# [Passage to read]
.....

Louise Chow

You might have heard about the molecular imaging technique cryo-electron microscopy (cryo-EM) because of the 2017 Nobel Prize in Physics. This WiSE Wednesday we’d like to tell you another story involving a Nobel Prize and electron microscopy (though not the cryo kind). In many ways, this story has striking resemblance to a more well-known story of a woman being denied a share of a Nobel Prize for her work. You might know the story of how Rosalind Franklin got the “pictures” of DNA used to solve its structure that earned James Watson and Francis Crick the Nobel Prize. But did you know that Louise Chow took the images that led to her collaborator, Richard Roberts winning the Nobel Prize in Physiology of Medicine in 1993 for the discovery of RNA splicing?

Louise Chow was born in Hunan Province, China and got an undergraduate degree in Agricultural Chemistry from National Taiwan University before moving to the United States to pursue a graduate degree in Chemistry from the California Institute of Technology. Her thesis work involved developing techniques to use electron microscopy to visualize gene organization in bacteria and bacteriophages (you might remember “phages” from last week’s profile of Martha Chase).

After graduating, she took a post-doctoral position at the University of California, San Francisco (UCSF), and then joined Cold Spring Harbor Laboratory (CSHL) in 1975 with her husband and fellow scientist Thomas Broker. It was here at CSHL that she performed the groundbreaking work that undoubtedly was crucial to “Robert’s” discovery of splicing, and for which many people believe she deserved a share of the Nobel Prize.

In order to make a protein, the DNA in genes is first copied into an RNA intermediary called messenger RNA (mRNA). Initially, this RNA contains “extra segments” called introns between the “exons” that actually code for the protein. RNA splicing is the process by which the introns are removed to make mature mRNA that can be translated into functional protein. Chow and Roberts working at CSHL and Phillip Sharp and his team working at MIT independently discovered this process in 1977. Using electron microscopy methods she’d been perfecting for years, Chow set up the experiments and took images that directly showed splicing taking place.

.....

# [Data supplied]
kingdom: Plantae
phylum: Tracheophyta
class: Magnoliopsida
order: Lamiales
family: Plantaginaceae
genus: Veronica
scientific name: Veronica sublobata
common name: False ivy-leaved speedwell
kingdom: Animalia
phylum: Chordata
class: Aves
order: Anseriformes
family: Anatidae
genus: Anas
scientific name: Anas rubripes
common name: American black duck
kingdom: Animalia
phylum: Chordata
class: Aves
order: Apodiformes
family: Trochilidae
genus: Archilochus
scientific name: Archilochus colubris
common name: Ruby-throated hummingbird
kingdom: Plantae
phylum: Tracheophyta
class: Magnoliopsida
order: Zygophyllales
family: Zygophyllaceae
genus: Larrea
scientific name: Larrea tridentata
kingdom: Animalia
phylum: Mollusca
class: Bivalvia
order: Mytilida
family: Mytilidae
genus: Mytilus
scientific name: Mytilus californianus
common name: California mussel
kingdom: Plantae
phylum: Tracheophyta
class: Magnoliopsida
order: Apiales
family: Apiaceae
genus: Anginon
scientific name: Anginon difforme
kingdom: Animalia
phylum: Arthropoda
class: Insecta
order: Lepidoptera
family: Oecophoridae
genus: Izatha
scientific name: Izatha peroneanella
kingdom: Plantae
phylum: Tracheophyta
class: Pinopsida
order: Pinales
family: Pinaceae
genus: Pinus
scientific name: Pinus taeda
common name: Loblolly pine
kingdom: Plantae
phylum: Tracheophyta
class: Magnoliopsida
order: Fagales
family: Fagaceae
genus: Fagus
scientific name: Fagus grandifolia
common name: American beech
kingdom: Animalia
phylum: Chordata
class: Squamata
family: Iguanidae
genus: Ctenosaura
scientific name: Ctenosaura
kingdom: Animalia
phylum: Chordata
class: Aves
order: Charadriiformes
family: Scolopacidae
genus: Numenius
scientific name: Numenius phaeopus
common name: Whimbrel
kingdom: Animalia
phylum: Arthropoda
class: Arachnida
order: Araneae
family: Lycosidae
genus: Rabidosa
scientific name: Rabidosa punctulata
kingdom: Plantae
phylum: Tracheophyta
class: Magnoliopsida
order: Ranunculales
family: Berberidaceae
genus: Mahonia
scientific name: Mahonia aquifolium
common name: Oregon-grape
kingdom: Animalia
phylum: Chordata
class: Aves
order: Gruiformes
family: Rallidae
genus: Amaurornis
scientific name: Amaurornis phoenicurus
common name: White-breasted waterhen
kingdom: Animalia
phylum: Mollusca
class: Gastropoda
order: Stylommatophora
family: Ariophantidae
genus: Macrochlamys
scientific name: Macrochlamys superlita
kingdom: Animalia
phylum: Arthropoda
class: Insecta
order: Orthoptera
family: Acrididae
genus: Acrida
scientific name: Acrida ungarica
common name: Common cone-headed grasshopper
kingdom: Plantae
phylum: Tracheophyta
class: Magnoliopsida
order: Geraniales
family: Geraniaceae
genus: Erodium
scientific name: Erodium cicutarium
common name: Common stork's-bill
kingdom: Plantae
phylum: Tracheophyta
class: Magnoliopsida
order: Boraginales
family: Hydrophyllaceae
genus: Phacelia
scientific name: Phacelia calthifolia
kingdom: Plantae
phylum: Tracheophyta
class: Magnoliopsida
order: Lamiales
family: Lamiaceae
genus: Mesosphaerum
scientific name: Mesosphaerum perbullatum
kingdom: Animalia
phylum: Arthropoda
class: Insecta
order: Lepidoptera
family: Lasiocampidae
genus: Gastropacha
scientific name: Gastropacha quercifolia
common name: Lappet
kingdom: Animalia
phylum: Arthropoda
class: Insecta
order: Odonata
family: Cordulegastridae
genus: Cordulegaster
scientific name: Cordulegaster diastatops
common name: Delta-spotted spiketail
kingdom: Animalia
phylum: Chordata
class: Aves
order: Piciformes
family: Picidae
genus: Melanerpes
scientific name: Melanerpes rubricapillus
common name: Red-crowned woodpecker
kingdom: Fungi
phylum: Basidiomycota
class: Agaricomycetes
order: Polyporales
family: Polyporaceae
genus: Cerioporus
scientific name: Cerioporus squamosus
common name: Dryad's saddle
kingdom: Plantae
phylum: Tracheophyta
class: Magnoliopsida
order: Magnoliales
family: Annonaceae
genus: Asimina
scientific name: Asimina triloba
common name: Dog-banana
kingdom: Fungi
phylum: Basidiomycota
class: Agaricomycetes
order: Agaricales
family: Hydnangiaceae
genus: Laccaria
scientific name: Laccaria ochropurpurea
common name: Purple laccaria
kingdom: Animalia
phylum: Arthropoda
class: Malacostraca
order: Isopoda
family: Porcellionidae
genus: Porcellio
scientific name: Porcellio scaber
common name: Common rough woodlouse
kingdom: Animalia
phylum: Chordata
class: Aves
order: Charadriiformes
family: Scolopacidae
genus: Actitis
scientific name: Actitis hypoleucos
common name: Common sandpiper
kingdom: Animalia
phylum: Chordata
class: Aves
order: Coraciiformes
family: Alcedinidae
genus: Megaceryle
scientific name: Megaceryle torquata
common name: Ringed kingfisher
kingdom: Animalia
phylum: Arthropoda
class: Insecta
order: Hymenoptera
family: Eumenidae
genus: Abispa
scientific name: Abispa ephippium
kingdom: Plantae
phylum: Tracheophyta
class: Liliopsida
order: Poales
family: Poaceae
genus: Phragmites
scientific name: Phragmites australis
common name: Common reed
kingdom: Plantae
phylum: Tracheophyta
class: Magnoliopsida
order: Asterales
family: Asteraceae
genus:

.....

# [Questions]
a: Translate this sentence from the profile of Louise Chow into Spanish: "RNA splicing is the process by which the introns are removed to make mature mRNA that can be translated into functional protein."
b: List every university or research institution named in the profile of Louise Chow.
c: Carry on writing the profile of Louise Chow from its final sentence.
The records play no part in what follows.

# [Results for each task]
a: El empalme del ARN es el proceso mediante el cual se eliminan los intrones para producir ARNm maduro que puede traducirse en proteína funcional.

b:
- National Taiwan University
- California Institute of Technology
- University of California, San Francisco (UCSF)
- Cold Spring Harbor Laboratory (CSHL)
- MIT

c:
The finding was revolutionary and an eventual Nobel Prize was almost a given. But whom to award it to? It was agreed that Roberts & Sharp would share pieces, and many people felt that Chow also deserved a share. But, the argument went, if they gave Chow a piece, wouldn’t they have to give Susan Berget, the electron microscopist working with Sharp, a share? And you can’t split a Nobel 4-way, so the men deciding whom to nominate decided to exclude Chow rather than incite controversy over why they chose to award one woman but not the other1.

Chow and her husband (and vocal advocate) Thomas Broker left CSHL in 1984, continuing their collaborative work on human papillomaviruses (HPV) at the University of Rochester School of Medicine in 1984 and later (1993) at the University of Alabama at Birmingham (UAB). One of Chow’s major breakthroughs in this HPV research was developing a way to produce large amounts of the virus in the lab and study its replication process in tissue cultures. In addition to her work in the lab, she is an Associate Editor of Virology and a member of an NIH advisory committee that reviews gene therapy protocols. She was elected to the National Academy of Sciences in 2012.

I had the great privilege of hearing Chow talk when she came to CSHL for a meeting honoring the 40th anniversary of the splicing discovery. I can’t give her the Nobel Prize she deserves, but I award her this WiSE Wednesday profile.

[1] Anthony Flint (5 November 1993) "Behind Nobel, A Struggle for Recognition Some Scientists Say Colleague of Beverly Researcher Deserved A Share of Medical Prize". Archived from the original on June 6, 2004. Retrieved 2018-03-18. , Boston Globe.

photo: the University of Alabama at Birmingham (UAB)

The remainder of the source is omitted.